__What is needed__
Look through the data that follows and say how many of its lines contain "examen", giving the number only.
--------
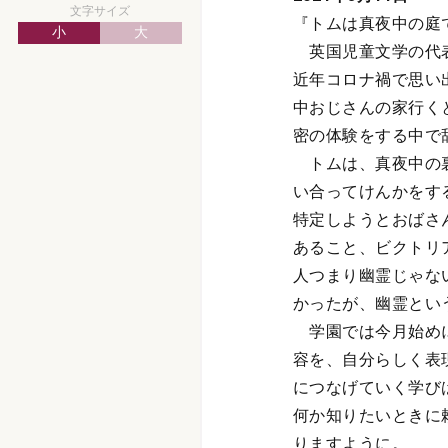
文字サイズ
『トムは真夜中の庭
小
大
英国児童文学の代表
近年コロナ禍で思い
中おじさんの家行く
密の体験をする中で
トムは、真夜中の裏
い合ってけんかをす
特定しようとおばさ
あること、ビクトリア
人つまり幽霊じゃな
かったが、幽霊とい
学園では今月始めに
容を、自分らしく表
につなげていく学び
何か知りたいときに
りますように。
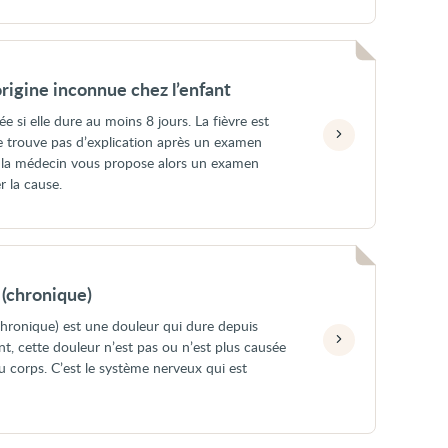
rigine inconnue chez l’enfant
e si elle dure au moins 8 jours. La fièvre est
ne trouve pas d’explication après un examen
u la médecin vous propose alors un examen
r la cause.
 (chronique)
chronique) est une douleur qui dure depuis
nt, cette douleur n’est pas ou n’est plus causée
du corps. C’est le système nerveux qui est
--------
__Your response__
2